11. Stem Cell and Genetic Frontiers: The Next Evolution
[136:11–157:15]
- Stem Cell Revolution:
- Brigham describes advances, incl. "Muse" super-stem cells (from Japan), which are ultra-resilient, non-tumorigenic, persist in the body, and can meaningfully heal tissues—even demonstrate dramatic results in Alzheimer’s and chronic diseases.
- Success Stories:
- Wheelchair-bound patients walking again, improved Alzheimer’s symptoms, regulatory reform efforts to give patients the right to choose.
- Gene Activation and “X-Men Medicine”:
- Describes meeting a DOD geneticist with tech to make bone density “eight times stronger,” or enhance muscle growth, or cognitive capacities (Klotho gene). “The future’s gonna get wild. Peptides are child’s play compared to what’s coming.” [153:57]
12. Psychedelics, Big Money, and Medical Ethics
[157:14–166:17]
- Military and Psilocybin:
- DARPA-backed efforts to use psychedelics for soldiers’ trauma and performance.
- Billionaire Funding Wars:
- Backroom intrigue and rivalry around FDA approvals for MDMA and psilocybin, with financial and ego stakes influencing scientific direction.
- Potential and Pitfalls:
- Acknowledges that while psychedelics and innovative medicine can be transformative, evangelism and profiteering can distort their healing potential.

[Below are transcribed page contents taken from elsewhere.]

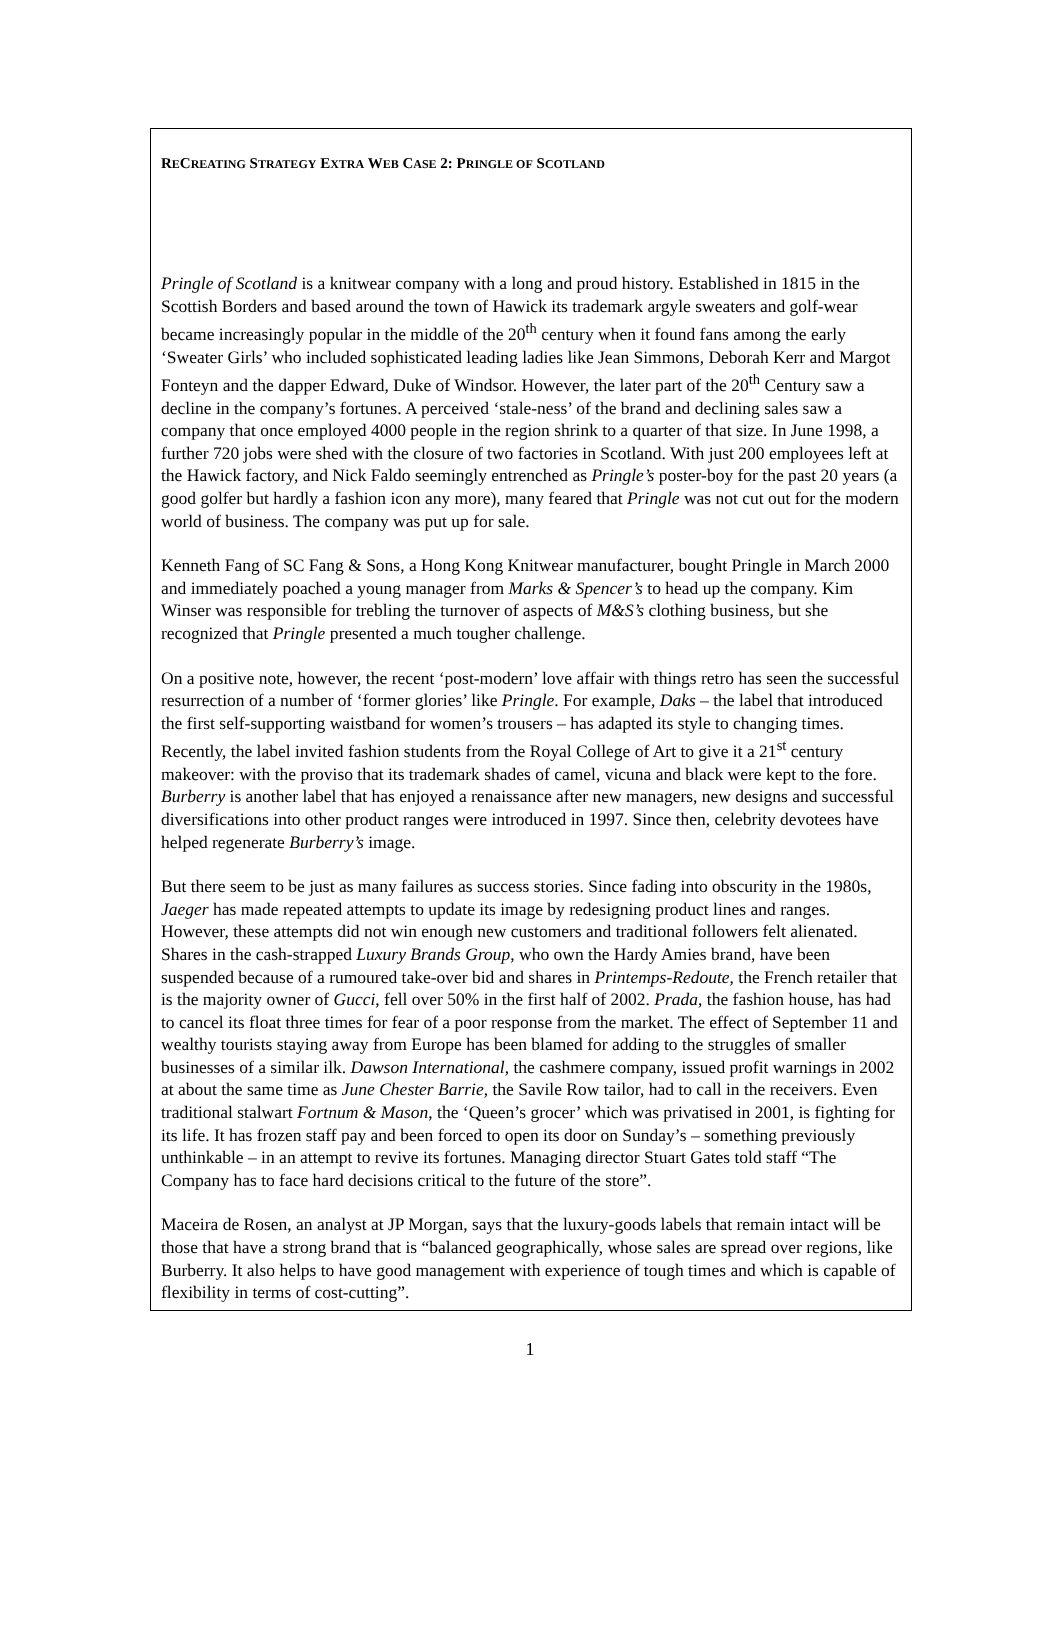RECREATING STRATEGY EXTRA WEB CASE 2: PRINGLE OF SCOTLAND
Pringle of Scotland is a knitwear company with a long and proud history. Established in 1815 in the Scottish Borders and based around the town of Hawick its trademark argyle sweaters and golf-wear became increasingly popular in the middle of the 20<sup>th</sup> century when it found fans among the early ‘Sweater Girls’ who included sophisticated leading ladies like Jean Simmons, Deborah Kerr and Margot Fonteyn and the dapper Edward, Duke of Windsor. However, the later part of the 20<sup>th</sup> Century saw a decline in the company’s fortunes. A perceived ‘stale-ness’ of the brand and declining sales saw a company that once employed 4000 people in the region shrink to a quarter of that size. In June 1998, a further 720 jobs were shed with the closure of two factories in Scotland. With just 200 employees left at the Hawick factory, and Nick Faldo seemingly entrenched as Pringle’s poster-boy for the past 20 years (a good golfer but hardly a fashion icon any more), many feared that Pringle was not cut out for the modern world of business. The company was put up for sale.
Kenneth Fang of SC Fang & Sons, a Hong Kong Knitwear manufacturer, bought Pringle in March 2000 and immediately poached a young manager from Marks & Spencer’s to head up the company. Kim Winser was responsible for trebling the turnover of aspects of M&S’s clothing business, but she recognized that Pringle presented a much tougher challenge.
On a positive note, however, the recent ‘post-modern’ love affair with things retro has seen the successful resurrection of a number of ‘former glories’ like Pringle. For example, Daks – the label that introduced the first self-supporting waistband for women’s trousers – has adapted its style to changing times. Recently, the label invited fashion students from the Royal College of Art to give it a 21<sup>st</sup> century makeover: with the proviso that its trademark shades of camel, vicuna and black were kept to the fore. Burberry is another label that has enjoyed a renaissance after new managers, new designs and successful diversifications into other product ranges were introduced in 1997. Since then, celebrity devotees have helped regenerate Burberry’s image.
But there seem to be just as many failures as success stories. Since fading into obscurity in the 1980s, Jaeger has made repeated attempts to update its image by redesigning product lines and ranges. However, these attempts did not win enough new customers and traditional followers felt alienated. Shares in the cash-strapped Luxury Brands Group, who own the Hardy Amies brand, have been suspended because of a rumoured take-over bid and shares in Printemps-Redoute, the French retailer that is the majority owner of Gucci, fell over 50% in the first half of 2002. Prada, the fashion house, has had to cancel its float three times for fear of a poor response from the market. The effect of September 11 and wealthy tourists staying away from Europe has been blamed for adding to the struggles of smaller businesses of a similar ilk. Dawson International, the cashmere company, issued profit warnings in 2002 at about the same time as June Chester Barrie, the Savile Row tailor, had to call in the receivers. Even traditional stalwart Fortnum & Mason, the ‘Queen’s grocer’ which was privatised in 2001, is fighting for its life. It has frozen staff pay and been forced to open its door on Sunday’s – something previously unthinkable – in an attempt to revive its fortunes. Managing director Stuart Gates told staff “The Company has to face hard decisions critical to the future of the store”.
Maceira de Rosen, an analyst at JP Morgan, says that the luxury-goods labels that remain intact will be those that have a strong brand that is “balanced geographically, whose sales are spread over regions, like Burberry. It also helps to have good management with experience of tough times and which is capable of flexibility in terms of cost-cutting”.
1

- Evangelist and Messiah Complexes:
- Cautions about the unintended consequences and human complexities in any new treatment trend.
Notable Quotes
- On systemic failure:
“If what we were doing for the last 20 years worked, then why are we more sick than ever, more diabetic than ever, more riddled with cancer than ever, more depressed than ever, more suicides than ever, more deaths of despair than ever? Your system is not working. The emperor wears no clothes.” [93:29]
- On FDA capture:
“90% of the commissioners of the FDA have gone to work for the very industries that they’re supposed to regulate.” [71:36]
- On prevention:
“You don’t expect the insurance company to rotate the tires or change the oil. You take autonomy and sovereignty over that… Stop fucking putting your body at risk in the hands of these scumbags.” [32:54]
- On new tech:
“We are living in the era of X-Men. I can build X-Men today.” [153:23]

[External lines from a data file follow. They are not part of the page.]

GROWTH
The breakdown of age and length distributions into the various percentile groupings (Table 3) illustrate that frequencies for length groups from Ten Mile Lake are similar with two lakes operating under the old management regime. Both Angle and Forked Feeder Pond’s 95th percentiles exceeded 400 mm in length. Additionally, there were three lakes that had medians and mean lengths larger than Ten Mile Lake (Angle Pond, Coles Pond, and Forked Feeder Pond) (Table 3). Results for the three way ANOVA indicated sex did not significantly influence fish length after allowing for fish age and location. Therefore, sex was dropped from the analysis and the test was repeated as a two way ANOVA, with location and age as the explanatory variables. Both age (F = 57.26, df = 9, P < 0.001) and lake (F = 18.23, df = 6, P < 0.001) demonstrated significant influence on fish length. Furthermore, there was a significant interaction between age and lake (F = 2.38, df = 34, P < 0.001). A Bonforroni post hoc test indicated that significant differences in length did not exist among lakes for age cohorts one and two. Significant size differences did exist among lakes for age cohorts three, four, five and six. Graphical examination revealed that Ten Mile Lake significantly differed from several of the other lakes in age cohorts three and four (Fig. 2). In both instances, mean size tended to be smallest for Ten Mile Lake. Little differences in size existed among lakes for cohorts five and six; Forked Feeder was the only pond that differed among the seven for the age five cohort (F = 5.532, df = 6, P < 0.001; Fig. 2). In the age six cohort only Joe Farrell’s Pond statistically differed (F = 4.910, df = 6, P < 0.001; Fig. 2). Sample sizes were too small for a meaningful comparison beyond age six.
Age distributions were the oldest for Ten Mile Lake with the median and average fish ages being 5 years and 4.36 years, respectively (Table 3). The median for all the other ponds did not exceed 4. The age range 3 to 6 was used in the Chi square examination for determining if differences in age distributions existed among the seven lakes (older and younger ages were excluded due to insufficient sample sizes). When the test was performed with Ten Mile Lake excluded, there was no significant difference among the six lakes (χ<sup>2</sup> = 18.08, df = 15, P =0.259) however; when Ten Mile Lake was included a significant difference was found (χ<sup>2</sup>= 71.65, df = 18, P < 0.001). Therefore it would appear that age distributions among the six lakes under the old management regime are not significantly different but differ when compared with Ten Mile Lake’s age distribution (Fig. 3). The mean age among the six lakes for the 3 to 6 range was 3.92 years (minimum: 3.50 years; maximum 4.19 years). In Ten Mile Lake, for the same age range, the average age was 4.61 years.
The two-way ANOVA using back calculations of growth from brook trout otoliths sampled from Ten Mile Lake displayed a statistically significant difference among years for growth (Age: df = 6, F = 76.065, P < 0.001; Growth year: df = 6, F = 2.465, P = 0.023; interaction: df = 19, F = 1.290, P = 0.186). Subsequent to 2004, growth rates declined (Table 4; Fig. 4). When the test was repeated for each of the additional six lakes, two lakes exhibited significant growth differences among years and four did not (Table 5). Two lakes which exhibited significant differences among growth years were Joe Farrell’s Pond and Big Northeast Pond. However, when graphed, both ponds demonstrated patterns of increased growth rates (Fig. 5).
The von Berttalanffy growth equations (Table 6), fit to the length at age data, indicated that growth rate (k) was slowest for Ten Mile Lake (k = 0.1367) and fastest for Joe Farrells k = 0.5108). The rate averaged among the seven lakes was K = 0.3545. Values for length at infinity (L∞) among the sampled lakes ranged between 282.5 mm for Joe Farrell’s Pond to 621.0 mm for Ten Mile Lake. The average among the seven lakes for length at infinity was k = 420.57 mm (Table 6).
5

13. Final Thoughts & Takeaways
[168:33–End]
- Call to Action:
- Brigham urges listeners to pursue “proactive, predictive, and preventative” healthcare, using all available information and technology to take charge of their own well-being.
- “Don’t put your health in the hands of this broken-ass system—be a steward to yourself and your family. The future’s bright.”
- Learn More:
- Brigham’s practice: ways2well.com
Useful Timestamps (summary level)
- 00:49 – Brigham’s pharma beginnings and industry disillusionment
- 09:00 – How insurance pricing and PBMs rip off patients
- 13:20 – The SSRI/antidepressant fraud (placebo nearly as strong)
- 20:37 – How insurers block true diagnostic and prevention work
- 25:29 – How PBMs, insurers, pharma collaborate to inflate costs
- 41:46 – FDA’s failings, approval mirages, industry revolving door
- 53:41 – Ban on peptides, lawsuit battles, industry retaliation
- 79:33 – Parental choice, RFK, and the pediatric vaccine debate
- 108:47 – Political testifying, Senate appearances, regulatory change
- 136:11 – Stem cells, MUSE, and the bleeding edge of therapy
- 153:00 – Gene editing, “X-Men medicine,” and what’s next
- 157:15 – Psychedelics as medicine: progress and pitfalls
- 168:33 – Closing: how to take charge of your health
Tone & Style
- Brigham: Passionate, blunt, often explicit in his condemnation of corporate medicine and regulatory failures; equally optimistic and practical about possibilities for reform via patient empowerment and new technology.
- Danny: Curious, open-minded, occasionally incredulous, focused on clarifying for listeners who may be new to these systems.
This summary omits advertisements, intros, and outros. For in-depth listening, refer to timestamps above.